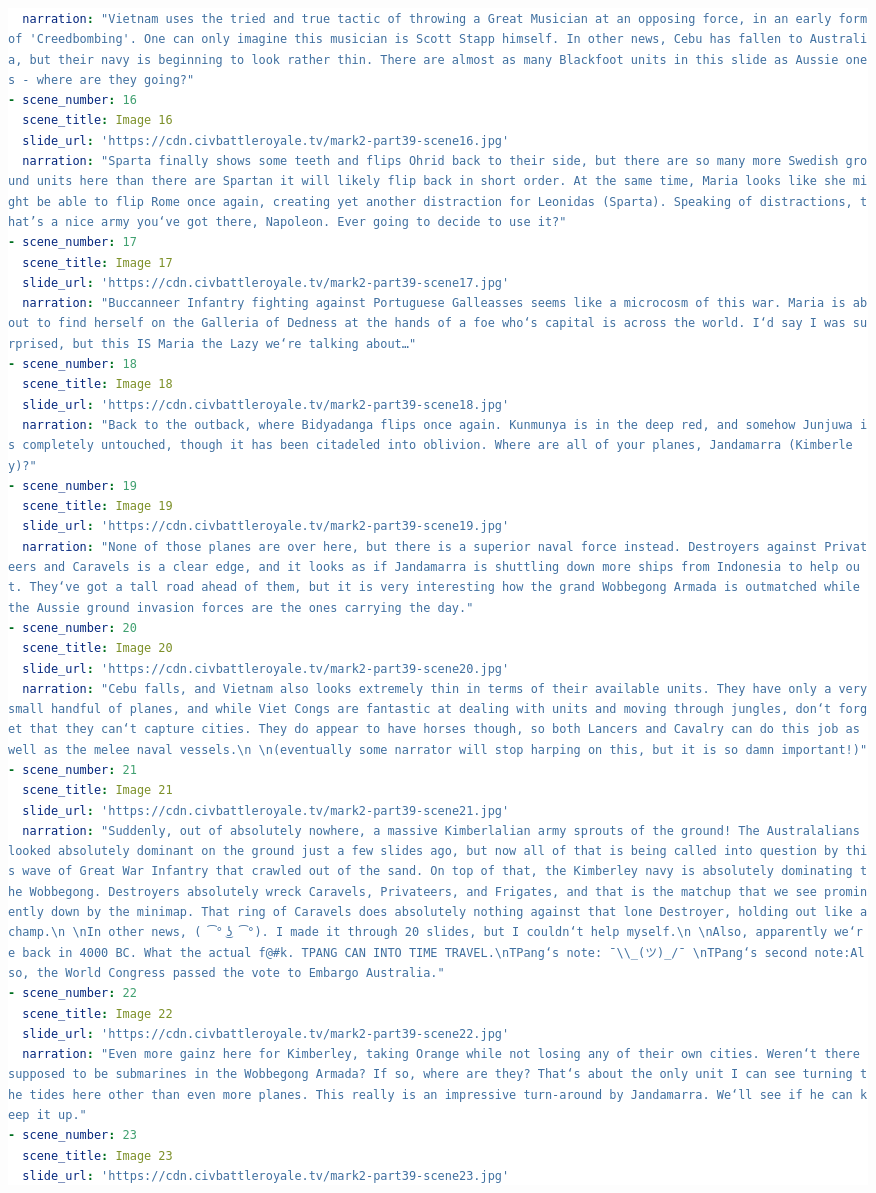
 ```yaml
  narration: "Vietnam uses the tried and true tactic of throwing a Great Musician at an opposing force, in an early form of 'Creedbombing'. One can only imagine this musician is Scott Stapp himself. In other news, Cebu has fallen to Australia, but their navy is beginning to look rather thin. There are almost as many Blackfoot units in this slide as Aussie ones - where are they going?"
- scene_number: 16
  scene_title: Image 16
  slide_url: 'https://cdn.civbattleroyale.tv/mark2-part39-scene16.jpg'
  narration: "Sparta finally shows some teeth and flips Ohrid back to their side, but there are so many more Swedish ground units here than there are Spartan it will likely flip back in short order. At the same time, Maria looks like she might be able to flip Rome once again, creating yet another distraction for Leonidas (Sparta). Speaking of distractions, that’s a nice army you‘ve got there, Napoleon. Ever going to decide to use it?"
- scene_number: 17
  scene_title: Image 17
  slide_url: 'https://cdn.civbattleroyale.tv/mark2-part39-scene17.jpg'
  narration: "Buccanneer Infantry fighting against Portuguese Galleasses seems like a microcosm of this war. Maria is about to find herself on the Galleria of Dedness at the hands of a foe who‘s capital is across the world. I‘d say I was surprised, but this IS Maria the Lazy we‘re talking about…"
- scene_number: 18
  scene_title: Image 18
  slide_url: 'https://cdn.civbattleroyale.tv/mark2-part39-scene18.jpg'
  narration: "Back to the outback, where Bidyadanga flips once again. Kunmunya is in the deep red, and somehow Junjuwa is completely untouched, though it has been citadeled into oblivion. Where are all of your planes, Jandamarra (Kimberley)?"
- scene_number: 19
  scene_title: Image 19
  slide_url: 'https://cdn.civbattleroyale.tv/mark2-part39-scene19.jpg'
  narration: "None of those planes are over here, but there is a superior naval force instead. Destroyers against Privateers and Caravels is a clear edge, and it looks as if Jandamarra is shuttling down more ships from Indonesia to help out. They‘ve got a tall road ahead of them, but it is very interesting how the grand Wobbegong Armada is outmatched while the Aussie ground invasion forces are the ones carrying the day."
- scene_number: 20
  scene_title: Image 20
  slide_url: 'https://cdn.civbattleroyale.tv/mark2-part39-scene20.jpg'
  narration: "Cebu falls, and Vietnam also looks extremely thin in terms of their available units. They have only a very small handful of planes, and while Viet Congs are fantastic at dealing with units and moving through jungles, don‘t forget that they can‘t capture cities. They do appear to have horses though, so both Lancers and Cavalry can do this job as well as the melee naval vessels.\n \n(eventually some narrator will stop harping on this, but it is so damn important!)"
- scene_number: 21
  scene_title: Image 21
  slide_url: 'https://cdn.civbattleroyale.tv/mark2-part39-scene21.jpg'
  narration: "Suddenly, out of absolutely nowhere, a massive Kimberlalian army sprouts of the ground! The Australalians looked absolutely dominant on the ground just a few slides ago, but now all of that is being called into question by this wave of Great War Infantry that crawled out of the sand. On top of that, the Kimberley navy is absolutely dominating the Wobbegong. Destroyers absolutely wreck Caravels, Privateers, and Frigates, and that is the matchup that we see prominently down by the minimap. That ring of Caravels does absolutely nothing against that lone Destroyer, holding out like a champ.\n \nIn other news, ( ͡° ͜ʖ ͡°). I made it through 20 slides, but I couldn‘t help myself.\n \nAlso, apparently we‘re back in 4000 BC. What the actual f@#k. TPANG CAN INTO TIME TRAVEL.\nTPang‘s note: ¯\\_(ツ)_/¯ \nTPang‘s second note:Also, the World Congress passed the vote to Embargo Australia."
- scene_number: 22
  scene_title: Image 22
  slide_url: 'https://cdn.civbattleroyale.tv/mark2-part39-scene22.jpg'
  narration: "Even more gainz here for Kimberley, taking Orange while not losing any of their own cities. Weren‘t there supposed to be submarines in the Wobbegong Armada? If so, where are they? That‘s about the only unit I can see turning the tides here other than even more planes. This really is an impressive turn-around by Jandamarra. We‘ll see if he can keep it up."
- scene_number: 23
  scene_title: Image 23
  slide_url: 'https://cdn.civbattleroyale.tv/mark2-part39-scene23.jpg'
```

================================

■ What needs to be done
Nothing but a number should be given: the tally of lines in the listing that contain "though".

■ Response
2